Growing up on the flat lands of Nebraska and Wisconsin didn’t allow for much exposure to downhill mountain sports. One of my first downhill skiing experiences was down a converted garbage dump and I wasn’t very good at it. So as an adult when I moved to the Wasatch mountains in Utah they seemed surreal at first, like a set on a movie screen. Nothing could be that big.
Years passed. I got married. I still disliked the snow. Then something changed. I watched the Winter X games on TV. The snowboarders, skiers and snowmobilers blew my mind with their tricks, flips and wide faced smiles. I wanted a piece of that joy.
At that time my husband and I desperately wanted a baby. We had tried for 6 months, then a year, then a year and a half and couldn’t get pregnant. After watching the X games I decided if I couldn’t have a baby like I wanted then I would do something else that really wanted.
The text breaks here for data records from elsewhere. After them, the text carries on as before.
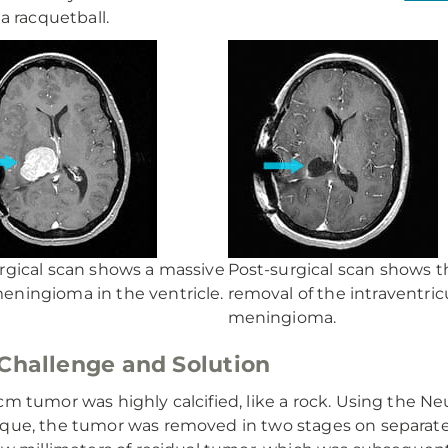
 a racquetball.
rgical scan shows a massive
Post-surgical scan shows t
ningioma in the ventricle.
removal of the intraventric
meningioma.
Challenge and Solution
cm tumor was highly calcified, like a rock. Using the 
que, the tumor was removed in two stages on separate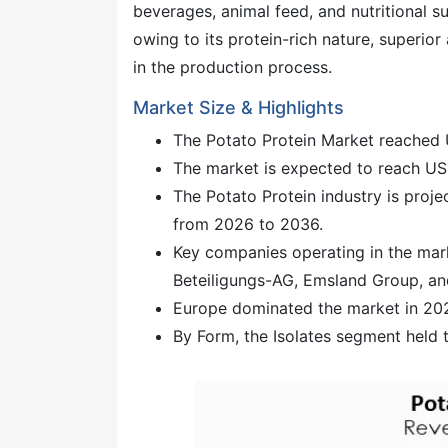
beverages, animal feed, and nutritional s
owing to its protein-rich nature, superior 
in the production process.
Market Size & Highlights
The Potato Protein Market reached 
The market is expected to reach US
The Potato Protein industry is proj
from 2026 to 2036.
Key companies operating in the mar
Beteiligungs-AG, Emsland Group, an
Europe dominated the market in 2025
By Form, the Isolates segment held 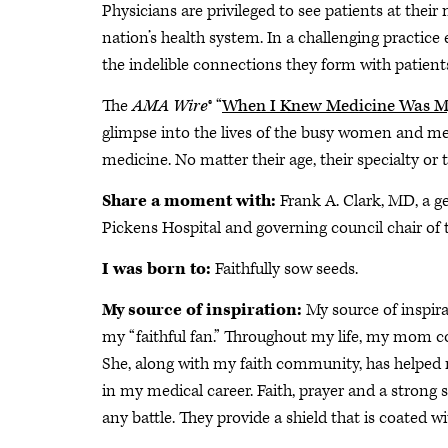
Physicians are privileged to see patients at their
nation’s health system. In a challenging practic
the indelible connections they form with patients
The
AMA Wire
® “
When I Knew Medicine Was My
glimpse into the lives of the busy women and me
medicine. No matter their age, their specialty or 
Share a moment with:
Frank A. Clark, MD, a g
Pickens Hospital and governing council chair of 
I was born to:
Faithfully sow seeds.
My source of inspiration:
My source of inspir
my “faithful fan.” Throughout my life, my mom co
She, along with my faith community, has helped m
in my medical career. Faith, prayer and a strong
any battle. They provide a shield that is coated w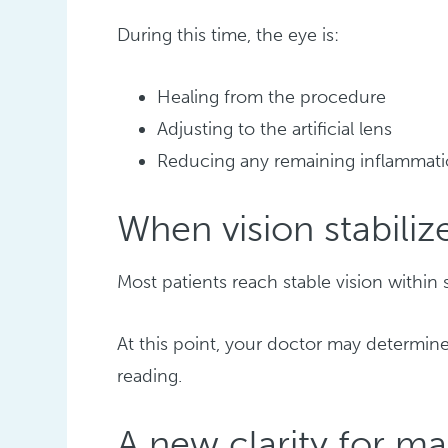
During this time, the eye is:
Healing from the procedure
Adjusting to the artificial lens
Reducing any remaining inflammat
When vision stabiliz
Most patients reach stable vision within 
At this point, your doctor may determine
reading.
A new clarity for ma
Learn to Snowboard.
Thanks to a Womens Workshop at Brighton resort I did just that. The first lesson I didn’t even make it on the lift. I fell a lot and was sore by the end but I came back the next week and did it again. Then I signed up for the following month.
Something changed in my attitude. Suddenly I had a reason to love the snow. The joy and thrill of gliding down the mountain was new to me and I relished it. That thrill was only possible if the storms kept coming. Snow created so much joy that eventually I became a snowboard instructor and moved my whole family to live within walking distance of a ski resort.
Now my kids are learning to ski and I can hardly wait to see them catch a bit of that joy. Since I’m pregnant this season I will have to sit out. I’m so sad to miss out on the best thing winter has to offer. Snowboarding.